The Black Keys conquer genres, again, on 'El Camino'
By NICK TAVARES
STATIC and FEEDBACK Editor
Stop me if you’ve heard this before.
Dan Auerbach and Pat Carney, the guitar-and-drums duo that make up the Black Keys, have taken another step in their musical evolution, delivering an album that’s stunning for its sheer musicality as it is for its catchiness. It’s an incredible piece of work, and it might well be the best record of the year.
That paragraph could have been written for any one of their records since their second in 2003. But this, El Camino, is their eighth, not including Auerbach’s fantastic solo Keep It Hid or the BlakRoc record. They’re recording career is only nine years old.
But here we are, in 2011, and the Black Keys, in their 1970s-style recording habit, have pumped out another collection in El Camino that works as a reminder that, right now, this band is without peers.
What’s here is a program that rolls from front to back, the only pause the slow, emotional pull of “Little Black Submarines” that, fear not, explodes into a heavy blues roar, the entire journey worthy of living with the best music Traffic ever recorded.
And that’s the crux of this record. Where the previous Brothers was the Black Keys’ updated ode to the best of R&B, El Camino is their version of the classic rock that would’ve once pumped out of a wood-paneled van in a high school parking lot. And like their rhythm and blues music, their riffs and lyrics never feel wooden or cheesy. This record plays like the best compilation of the 1970s that’s ever been recorded, filtered through a reverb-heavy amp and spit out in 2011.
It’s in keeping with their growth as a band, transitioning from hardcore blues recorded in basements into a more mature sound that’s kept Junior Kimbrough in the roots while pushing forward. On this record, they’ve made a natural step that it seemed as though they’ve avoided for a few years now — straight-ahead rock ‘n’ roll.

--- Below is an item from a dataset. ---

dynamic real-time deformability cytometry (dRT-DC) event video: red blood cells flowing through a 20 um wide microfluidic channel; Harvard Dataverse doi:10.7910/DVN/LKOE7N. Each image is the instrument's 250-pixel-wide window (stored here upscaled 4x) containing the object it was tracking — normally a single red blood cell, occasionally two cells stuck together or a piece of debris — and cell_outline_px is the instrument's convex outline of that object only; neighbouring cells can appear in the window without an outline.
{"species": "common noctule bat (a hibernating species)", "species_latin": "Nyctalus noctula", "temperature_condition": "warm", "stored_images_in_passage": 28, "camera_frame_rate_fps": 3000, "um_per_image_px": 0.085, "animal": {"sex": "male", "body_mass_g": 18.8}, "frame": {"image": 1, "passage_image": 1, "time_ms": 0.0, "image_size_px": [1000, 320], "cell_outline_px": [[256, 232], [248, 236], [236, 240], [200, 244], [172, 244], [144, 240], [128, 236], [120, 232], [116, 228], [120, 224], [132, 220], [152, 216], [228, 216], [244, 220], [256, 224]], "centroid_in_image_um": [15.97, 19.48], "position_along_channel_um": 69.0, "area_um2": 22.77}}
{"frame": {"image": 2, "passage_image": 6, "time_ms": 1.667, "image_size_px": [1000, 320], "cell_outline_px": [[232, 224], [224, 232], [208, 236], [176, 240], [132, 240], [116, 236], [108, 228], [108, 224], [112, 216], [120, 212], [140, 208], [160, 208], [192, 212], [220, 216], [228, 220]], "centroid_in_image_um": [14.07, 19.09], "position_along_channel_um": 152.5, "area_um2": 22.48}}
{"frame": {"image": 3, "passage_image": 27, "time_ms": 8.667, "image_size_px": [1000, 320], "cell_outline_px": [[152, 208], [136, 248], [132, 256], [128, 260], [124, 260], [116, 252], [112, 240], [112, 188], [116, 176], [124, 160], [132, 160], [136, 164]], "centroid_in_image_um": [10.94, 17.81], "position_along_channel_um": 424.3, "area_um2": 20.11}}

Hearing these two tackle such a tried and true musical structure is nothing short of a thrill. Through their detours into R&B with Latin twinges in recent years, they’ve stocked up their chops and riffs, and these songs just tumble out with a groove that can’t be faked.
On this record, there are the inevitable big singles, songs like “Lonely Boy” and “Run Right Back” that serve as the karmic opposite to the Top 40 nonsense that’s typically wrapped with the dreaded “hook” label. Catchy music can move beyond the banal, and the Black Keys prove it again here.
But real rock ‘n’ roll works beyond the singles, and what makes El Camino are the songs that aren’t obvious choices for hockey games and weddings. The heavy stomp of “Money Maker” is enough to make even the most casual listener stop and give notice. “Dead and Gone” keeps the thrill of “Lonely Boy” moving on the album. And “Mind Eraser” blows the whole thing out in an old-fashioned freakout. Even when it ends, it never ends.
It’s a testament to creativity, talent and craft, elements that seem to come naturally to Carney and Auerbach. The deeper the listener dives into this music, the harder it becomes to walk away from it. “It.” The magical “it” that talent scouts spend their lives trying to find, scouring the country and forcing what might be there down the throats of the public.
With the Black Keys, nothing is forced. Talent, genius, humor, taste, whatever “it” is, Carney and Auerbach have got it in spades, and it flows.
So stop. You haven’t heard this one before. Turn it up, and get ready to dance.